Ricardo Fernandes

Personal information
- Full name: Ricardo Vaz Afonso Fernandes
- Date of birth: 28 August 2002 (age 23)
- Place of birth: Seixal, Portugal
- Height: 1.73 m (5 ft 8 in)
- Position: Left-back

Team information
- Current team: União Santarém
- Number: 67

Youth career
- 2010–2016: Arrentela
- 2016–2018: Pescadores
- 2018–2021: Casa Pia

Senior career*
- Years: Team / Apps / (Gls)
- 2021–2022: Casa Pia / 2 / (0)
- 2022: → Real (loan) / 3 / (0)
- 2022–2024: Estoril / 0 / (0)
- 2024–: União Santarém / 9 / (0)

International career^{‡}
- 2023–: São Tomé and Príncipe / 4 / (0)

= Ricardo Fernandes (footballer, born 2002) =

Santomean footballer (born 2002)

Ricardo Vaz Afonso Fernandes (born 28 August 2002) is a professional footballer who plays as a left-back for Liga 3 club União Santarém.

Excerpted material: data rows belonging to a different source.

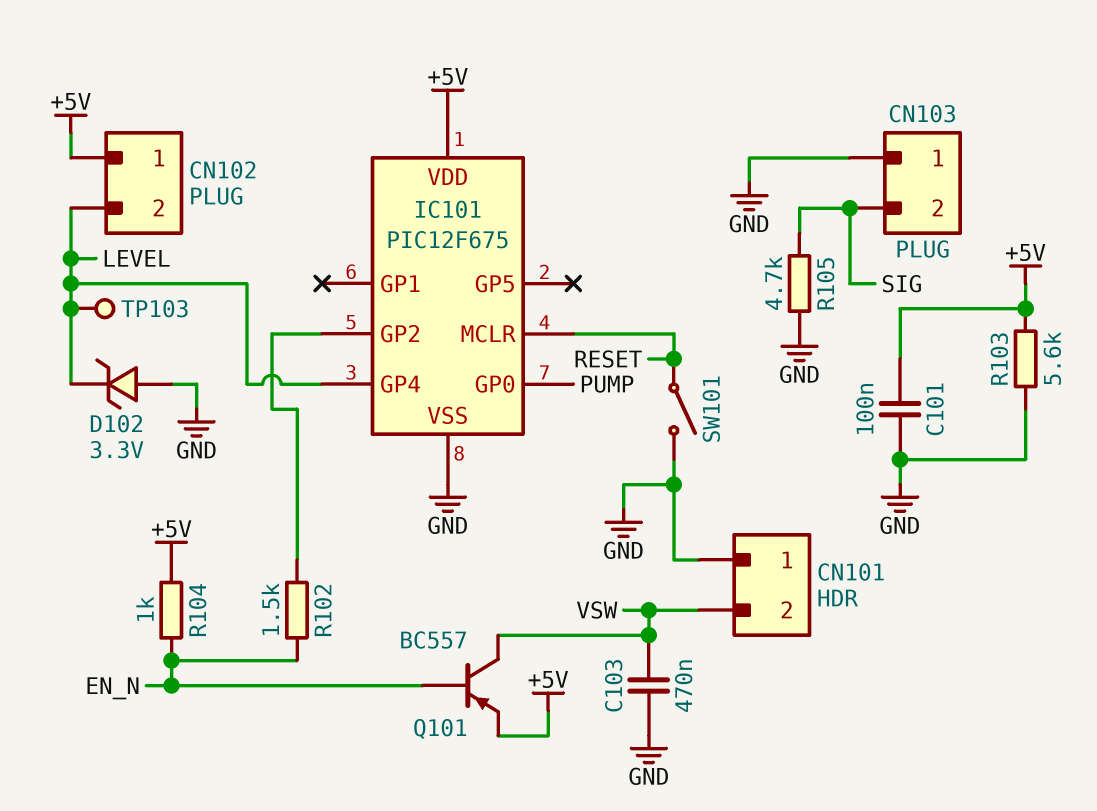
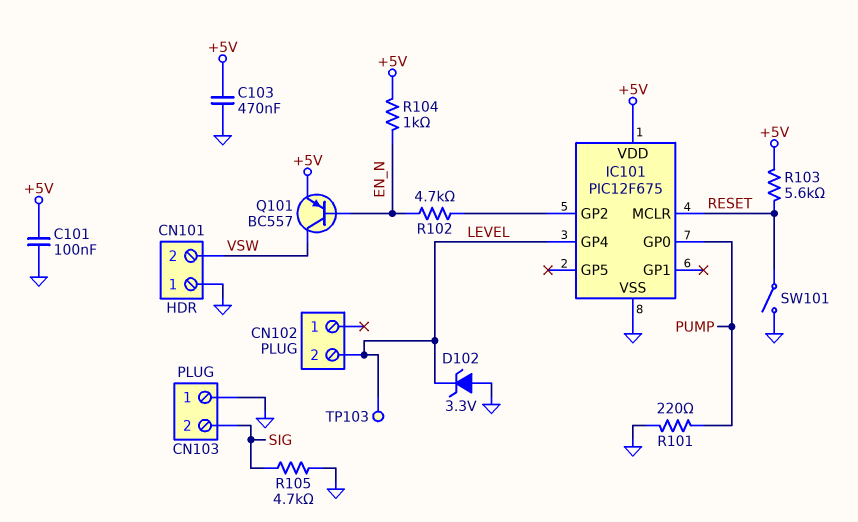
C103: 470nF (GND, VSW) -> 470nF (+5V, GND)
CN102 pin 1: +5V -> none
R101: none -> 220 (GND, PUMP)
R102: 1.5k (EN_N, IC101/GP2) -> 4.7k (EN_N, IC101/GP2)
R103: 5.6k (+5V, GND) -> 5.6k (+5V, RESET)

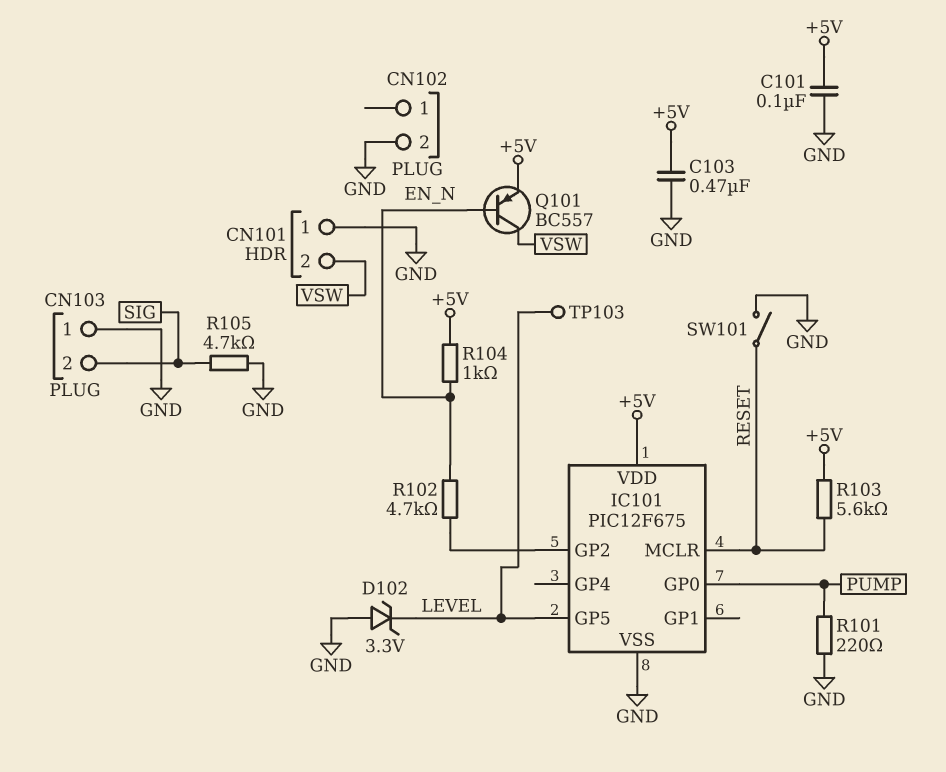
CN102 pin 2: LEVEL -> GND
IC101 pin GP4: LEVEL -> none
IC101 pin GP5: none -> LEVEL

Born in Portugal, he plays for the São Tomé and Príncipe national team.

==Professional career==
Fernandes is a youth product of Arrentela and Pescadores, before moving to Casa Pia's youth academy in 2018. On 20 May 2021, he signed his first professional contract with Casa Pia. In the winter of 2022, he was loaned to Real in the Portuguese third division. He returned to Casa Pia for the 2022–23 season, as they were newly promoted to the Primeira Liga. Later that summer, he transferred to Estoril where he was assigned to their U23 side.

==International career==
Born in Portugal, Fernandes is of Santomean descent. He was called up to the São Tomé and Príncipe national team for a set of 2023 Africa Cup of Nations qualification matches in September 2023.

==Personal life==
Fernandes' twin brother, Rogério, is also a professional footballer.